A First Order Phase Transition Studied by an Ising-Like Model Solved by Entropic Sampling Monte Carlo Method

• Published in: Symmetry (Basel) Vol. 13; no. 4; p. 587
• Main Authors: Linares, Jorge, Cazelles, Catherine, Dahoo, Pierre-Richard, Boukheddaden, Kamel
• Format: Journal Article
• Language: English
• Published: Basel MDPI AG 01.04.2021; MDPI
• Subjects: Approximation; Condensed Matter; Crossovers; entropic-sampling algorithm; Equilibrium; first-order phase transition; Hysteresis; Interaction parameters; Ising model; Lattices; Ligands; Mathematical models; Methods; Monte Carlo simulation; Monte Carlo simulations; Numerical analysis; Order disorder; Phase transitions; Physics; Sampling; Shape effects; spin-crossover; thermal hysteresis; Transition temperature; Two dimensional models
• ISSN: 2073-8994; 2073-8994
• DOI: 10.3390/sym13040587

Two-dimensional (2D) square, rectangular and hexagonal lattices and 3D parallelepipedic lattices of spin crossover (SCO) compounds which represent typical examples of first order phase transitions compounds are studied in terms of their size, shape and model through an Ising-like Hamiltonian in which the fictitious spin states are coupled via the respective short and long-range interaction parameters J, and G. Furthermore, an environmental L parameter accounting for surface effects is also introduced. The wealth of SCO transition properties between its bi-stable low spin (LS) and high spin (HS) states are simulated using Monte Carlo Entropic Sampling (MCES) method which favors the scanning of macro states of weak probability occurrences. For given J and G, the focus is on surface effects through parameter L. It is shown that the combined first-order phase transition effects of the parameters of the Hamiltonian can be highlighted through two typical temperatures, TO.D., the critical order-disorder temperature and Teq the equilibrium temperature that is fixed at zero effective ligand field.

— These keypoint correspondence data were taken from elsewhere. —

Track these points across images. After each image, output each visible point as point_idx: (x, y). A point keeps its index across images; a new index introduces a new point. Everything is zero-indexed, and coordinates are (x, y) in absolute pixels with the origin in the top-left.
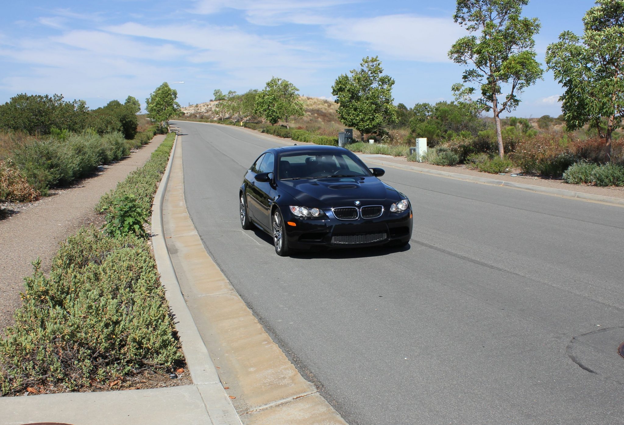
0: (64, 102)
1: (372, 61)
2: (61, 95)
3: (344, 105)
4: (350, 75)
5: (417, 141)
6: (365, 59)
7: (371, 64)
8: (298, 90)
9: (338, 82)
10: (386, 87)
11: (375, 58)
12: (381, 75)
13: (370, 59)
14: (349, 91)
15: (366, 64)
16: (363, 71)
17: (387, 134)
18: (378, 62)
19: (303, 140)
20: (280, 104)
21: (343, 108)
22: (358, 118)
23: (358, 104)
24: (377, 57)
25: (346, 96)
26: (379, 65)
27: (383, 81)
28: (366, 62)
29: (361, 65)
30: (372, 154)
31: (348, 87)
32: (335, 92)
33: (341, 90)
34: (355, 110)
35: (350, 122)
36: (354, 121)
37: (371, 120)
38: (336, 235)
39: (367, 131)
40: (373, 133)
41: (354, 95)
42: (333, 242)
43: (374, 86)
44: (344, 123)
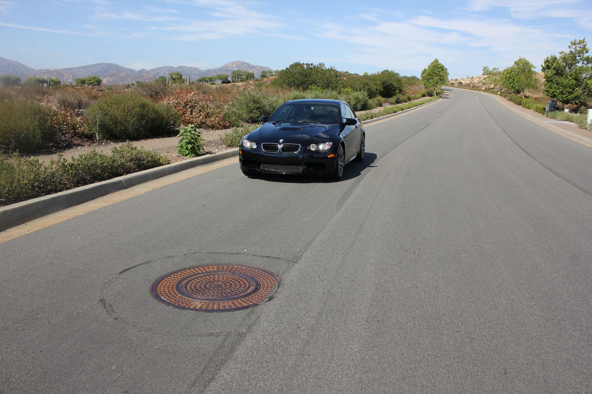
1: (579, 43)
2: (323, 63)
3: (549, 80)
4: (558, 56)
5: (588, 112)
6: (573, 41)
7: (578, 46)
8: (535, 68)
9: (547, 61)
10: (589, 65)
11: (582, 40)
12: (586, 55)
13: (577, 42)
14: (554, 68)
15: (574, 46)
16: (571, 52)
18: (584, 44)
20: (519, 79)
21: (547, 82)
22: (558, 91)
23: (561, 80)
24: (584, 40)
25: (550, 73)
26: (585, 46)
27: (588, 60)
28: (574, 44)
29: (569, 47)
30: (562, 120)
31: (555, 65)
32: (543, 69)
33: (548, 67)
34: (558, 84)
35: (551, 94)
36: (555, 93)
37: (570, 93)
38: (263, 163)
39: (567, 102)
40: (575, 104)
41: (559, 72)
42: (261, 168)
43: (579, 65)
44: (547, 94)
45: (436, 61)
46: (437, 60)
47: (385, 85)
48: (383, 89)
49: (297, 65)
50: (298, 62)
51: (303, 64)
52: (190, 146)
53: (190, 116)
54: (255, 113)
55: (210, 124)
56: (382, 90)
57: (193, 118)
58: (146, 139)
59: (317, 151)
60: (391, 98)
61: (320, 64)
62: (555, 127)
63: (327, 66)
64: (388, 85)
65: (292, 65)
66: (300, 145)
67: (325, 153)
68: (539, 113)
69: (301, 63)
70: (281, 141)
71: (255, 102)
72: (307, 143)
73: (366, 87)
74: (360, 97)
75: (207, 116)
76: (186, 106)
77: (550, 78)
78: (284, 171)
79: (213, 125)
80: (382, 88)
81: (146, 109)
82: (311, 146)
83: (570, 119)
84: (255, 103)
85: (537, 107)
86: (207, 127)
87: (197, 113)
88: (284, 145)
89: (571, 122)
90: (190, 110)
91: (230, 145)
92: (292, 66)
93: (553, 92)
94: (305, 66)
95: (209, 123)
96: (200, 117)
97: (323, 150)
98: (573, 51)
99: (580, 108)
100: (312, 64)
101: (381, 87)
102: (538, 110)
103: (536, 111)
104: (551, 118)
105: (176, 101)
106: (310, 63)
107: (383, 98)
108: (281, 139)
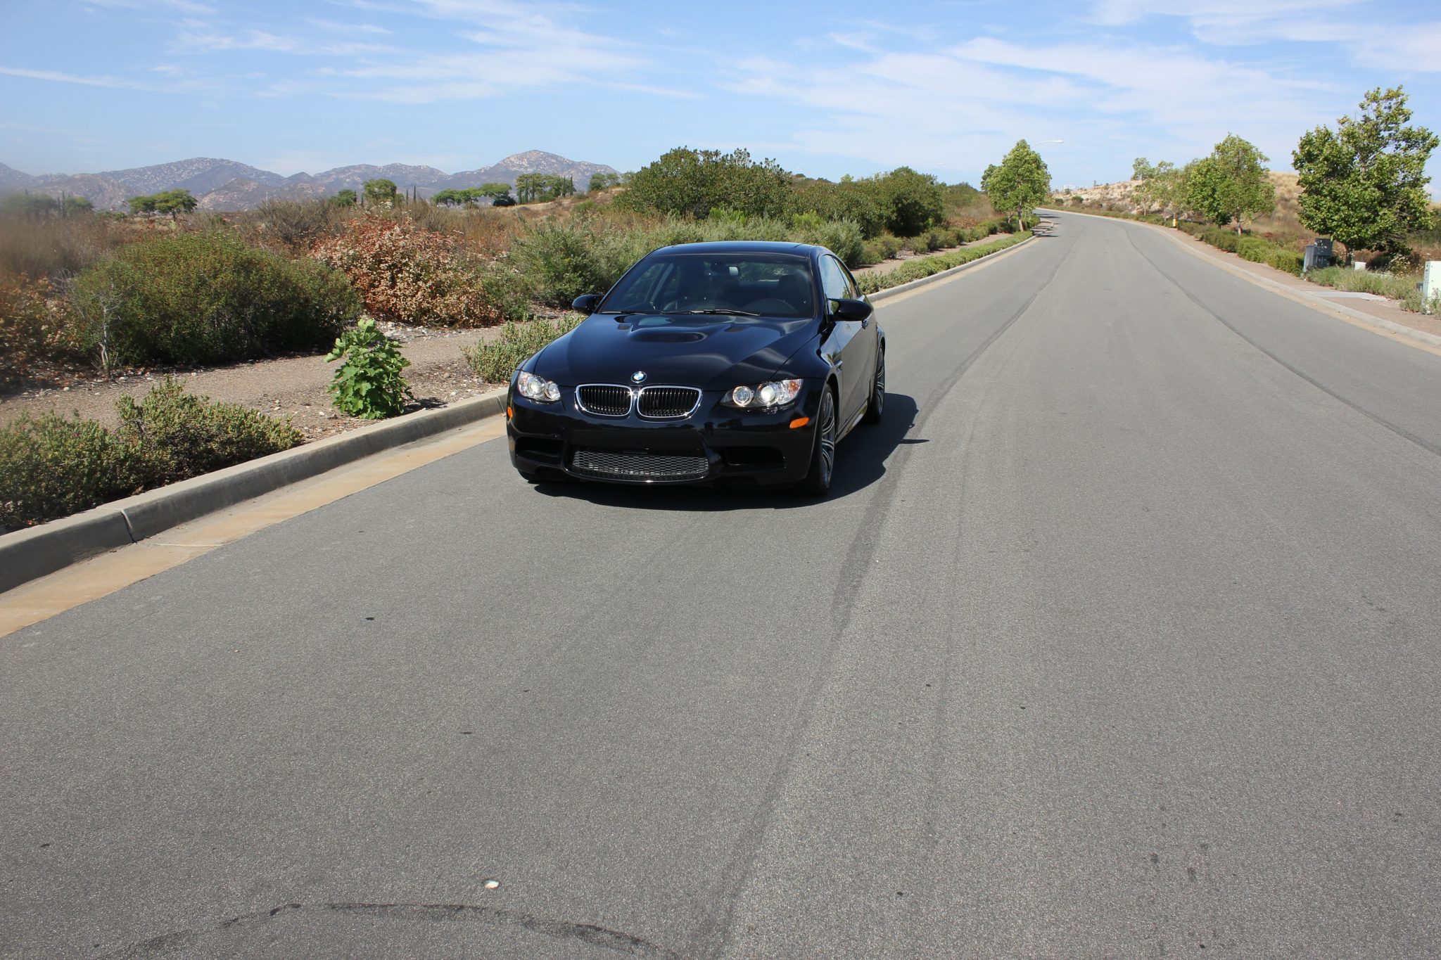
0: (750, 161)
1: (1389, 98)
2: (745, 149)
3: (1312, 188)
4: (1335, 130)
5: (1426, 268)
6: (1371, 92)
7: (1384, 104)
8: (1266, 159)
9: (1307, 142)
10: (1414, 152)
11: (1395, 90)
12: (1403, 127)
13: (1383, 93)
14: (1326, 159)
15: (1374, 104)
16: (1367, 120)
17: (1405, 252)
18: (1400, 99)
19: (1253, 257)
20: (1228, 187)
21: (1308, 195)
22: (1336, 217)
23: (1343, 188)
24: (1398, 89)
25: (1314, 171)
26: (1402, 103)
27: (1409, 139)
28: (1375, 99)
29: (1362, 107)
30: (1350, 290)
31: (1326, 152)
32: (1298, 163)
33: (1310, 157)
34: (1335, 199)
35: (1320, 225)
36: (1329, 223)
37: (1365, 221)
38: (583, 448)
39: (1358, 244)
40: (1376, 249)
41: (1338, 169)
42: (576, 464)
43: (1389, 150)
44: (1309, 226)
45: (1023, 145)
46: (1024, 141)
47: (900, 205)
48: (895, 214)
49: (680, 155)
50: (682, 147)
51: (695, 151)
52: (365, 387)
53: (389, 292)
54: (570, 281)
55: (443, 315)
56: (894, 217)
57: (397, 296)
58: (252, 363)
59: (756, 409)
60: (917, 238)
61: (738, 152)
62: (1344, 308)
63: (757, 158)
64: (909, 204)
65: (667, 154)
66: (700, 391)
67: (783, 413)
68: (1285, 273)
69: (691, 149)
70: (639, 376)
71: (569, 251)
72: (722, 382)
73: (854, 209)
74: (843, 236)
75: (438, 290)
76: (379, 265)
77: (1314, 183)
78: (648, 473)
79: (452, 317)
80: (893, 212)
81: (253, 276)
82: (735, 391)
83: (1372, 286)
84: (568, 255)
85: (1279, 257)
86: (437, 322)
87: (408, 284)
88: (650, 390)
89: (1374, 293)
90: (388, 274)
91: (494, 377)
92: (665, 158)
93: (1324, 220)
94: (701, 159)
95: (441, 311)
96: (417, 293)
97: (773, 406)
98: (1372, 116)
99: (1393, 258)
100: (717, 154)
101: (891, 210)
102: (1280, 264)
103: (1278, 267)
104: (1320, 285)
105: (351, 252)
106: (712, 149)
107: (896, 236)
108: (636, 371)
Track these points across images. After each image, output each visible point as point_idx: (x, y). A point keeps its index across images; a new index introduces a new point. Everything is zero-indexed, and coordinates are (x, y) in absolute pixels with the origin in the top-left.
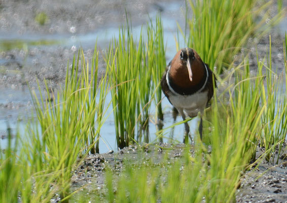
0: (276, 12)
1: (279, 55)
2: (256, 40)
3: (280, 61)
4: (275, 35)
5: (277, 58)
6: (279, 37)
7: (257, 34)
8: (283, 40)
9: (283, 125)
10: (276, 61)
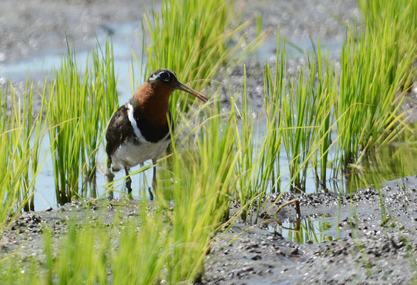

The relative positions of TO.D. and Teq control the nature of the transition and mediate the width and position of the thermal hysteresis curves with size and shape. When surface effects are negligible (L = 0), the equilibrium transition temperature, Teq. becomes constant, while the thermal hysteresis’ width increases with size. When surface effects are considered, L ≠ 0, Teq. increases with size and the first order transition vanishes in favor of a gradual transition until reaching a threshold size, below which a reentrance phenomenon occurs and the thermal hysteresis reappears again, as shown for hexagonal configuration.